Some days, however, these things are not enough to give me the joy, peace, and strength that I know are the fruit of real rest.  Although I know it is healthy and humble to stop working at least a little while before bed, I still feel guilty whenever I put my papers or books away before ten or eleven.  Pride and anxiety often compel me to work more than is wise or even effective, and my to-do lists nearly always overestimate the number of hours in a day. As a single person, I can sustain days and days or work because few people think they have the right to demand that I stop and spend time with them. I like to think that when I am done done grading this next set of essays, or done with job applications, or done writing my dissertation, that I will rest. But those are treacherous thoughts. I need to learn to rest now. Matthew 11.28 says, "Come unto me, all ye that labour and are heavy laden, and I will give you rest." I want to know what that rest. I want to surrender to it and find myself renewed. I want to ponder that invitation, to feel the cool smooth weight of it like pearls in my hand.

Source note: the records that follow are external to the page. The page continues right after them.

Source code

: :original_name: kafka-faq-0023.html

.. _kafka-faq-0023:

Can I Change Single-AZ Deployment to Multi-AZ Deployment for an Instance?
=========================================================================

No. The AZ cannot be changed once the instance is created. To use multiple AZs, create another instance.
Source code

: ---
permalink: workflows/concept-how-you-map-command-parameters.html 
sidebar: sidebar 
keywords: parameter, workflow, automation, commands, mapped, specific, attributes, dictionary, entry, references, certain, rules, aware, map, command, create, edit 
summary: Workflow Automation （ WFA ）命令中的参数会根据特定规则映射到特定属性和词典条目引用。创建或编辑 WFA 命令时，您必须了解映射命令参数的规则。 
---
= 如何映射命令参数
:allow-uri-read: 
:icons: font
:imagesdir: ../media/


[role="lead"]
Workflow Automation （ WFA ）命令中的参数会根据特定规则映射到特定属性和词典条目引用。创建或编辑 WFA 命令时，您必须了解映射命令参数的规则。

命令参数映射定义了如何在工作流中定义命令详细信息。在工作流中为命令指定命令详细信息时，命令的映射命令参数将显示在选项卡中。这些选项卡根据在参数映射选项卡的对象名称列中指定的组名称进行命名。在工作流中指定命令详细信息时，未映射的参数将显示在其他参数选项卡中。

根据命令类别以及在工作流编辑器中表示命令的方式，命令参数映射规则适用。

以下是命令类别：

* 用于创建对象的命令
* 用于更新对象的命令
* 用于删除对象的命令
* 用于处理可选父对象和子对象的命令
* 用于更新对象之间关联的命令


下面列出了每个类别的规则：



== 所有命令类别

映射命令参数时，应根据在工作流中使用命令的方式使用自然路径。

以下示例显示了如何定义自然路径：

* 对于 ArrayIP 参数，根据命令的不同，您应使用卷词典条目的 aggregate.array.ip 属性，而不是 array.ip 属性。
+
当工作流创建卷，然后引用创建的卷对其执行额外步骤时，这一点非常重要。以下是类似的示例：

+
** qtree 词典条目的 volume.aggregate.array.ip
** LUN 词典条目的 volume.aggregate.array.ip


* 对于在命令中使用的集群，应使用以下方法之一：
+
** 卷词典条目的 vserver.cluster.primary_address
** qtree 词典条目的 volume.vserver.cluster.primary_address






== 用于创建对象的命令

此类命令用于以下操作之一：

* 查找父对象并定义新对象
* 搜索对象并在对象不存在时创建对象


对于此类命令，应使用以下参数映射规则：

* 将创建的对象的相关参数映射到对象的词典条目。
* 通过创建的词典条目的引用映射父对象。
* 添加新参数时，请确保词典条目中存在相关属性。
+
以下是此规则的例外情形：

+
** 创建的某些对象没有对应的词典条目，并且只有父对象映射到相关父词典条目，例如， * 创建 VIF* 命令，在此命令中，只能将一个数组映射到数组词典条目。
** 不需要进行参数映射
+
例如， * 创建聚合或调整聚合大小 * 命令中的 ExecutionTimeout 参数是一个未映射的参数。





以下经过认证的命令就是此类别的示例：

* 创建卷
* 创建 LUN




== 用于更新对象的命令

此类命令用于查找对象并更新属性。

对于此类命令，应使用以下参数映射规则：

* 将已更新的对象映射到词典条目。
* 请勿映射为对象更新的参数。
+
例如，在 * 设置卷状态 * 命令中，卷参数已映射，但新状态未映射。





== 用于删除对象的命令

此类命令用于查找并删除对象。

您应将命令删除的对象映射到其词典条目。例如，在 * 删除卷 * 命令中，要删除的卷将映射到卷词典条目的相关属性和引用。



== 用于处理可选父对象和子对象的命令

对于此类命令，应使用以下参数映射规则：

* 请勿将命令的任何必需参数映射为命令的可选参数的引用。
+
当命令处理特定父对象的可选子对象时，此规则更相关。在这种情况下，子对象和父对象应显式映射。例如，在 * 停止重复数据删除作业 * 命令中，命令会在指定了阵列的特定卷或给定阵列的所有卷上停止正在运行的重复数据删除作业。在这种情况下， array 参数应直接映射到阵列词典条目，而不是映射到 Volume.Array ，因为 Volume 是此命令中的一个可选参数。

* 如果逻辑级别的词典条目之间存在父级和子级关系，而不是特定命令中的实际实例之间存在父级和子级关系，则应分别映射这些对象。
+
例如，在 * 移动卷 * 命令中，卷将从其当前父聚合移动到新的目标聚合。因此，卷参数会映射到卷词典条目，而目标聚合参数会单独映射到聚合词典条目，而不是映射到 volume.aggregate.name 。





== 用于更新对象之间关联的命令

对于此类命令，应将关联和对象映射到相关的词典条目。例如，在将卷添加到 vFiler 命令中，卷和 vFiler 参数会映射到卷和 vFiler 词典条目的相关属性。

But that will have to wait for another day. Tonight, I am too tired to think clearly about how to rest well, and there is still work left to do. 

Is a home a place of rest for you? Is resting from work ever a challenge? How do you build rest into your life?



Wednesday, October 5, 2011

Glimpses

Writing a dissertation, applying for jobs, leading a new lifegroup, preserving time for  friends and  solitude: these are quick and beautiful days, but very, very full. Until I make some time for writing (writing that isn't my dissertation, that is) here are two glimpses of home I'd like to share with you. These pictures should help you understand why I love living with a woman who has an eye for beauty and a heart that ministers to others, and with an an engineer whose quiet sense of humor is one way he cares for his friends and family.

Jenn brought me this rose from one of the weddings she coordinated.
In the middle of making bread, I had to leave for a few hours. When I returned, this is what I found.


Thank you, God, for days that are full of good work, and homes that are full of grace.


What does your home look like this autumn? How are you and yours spending your days?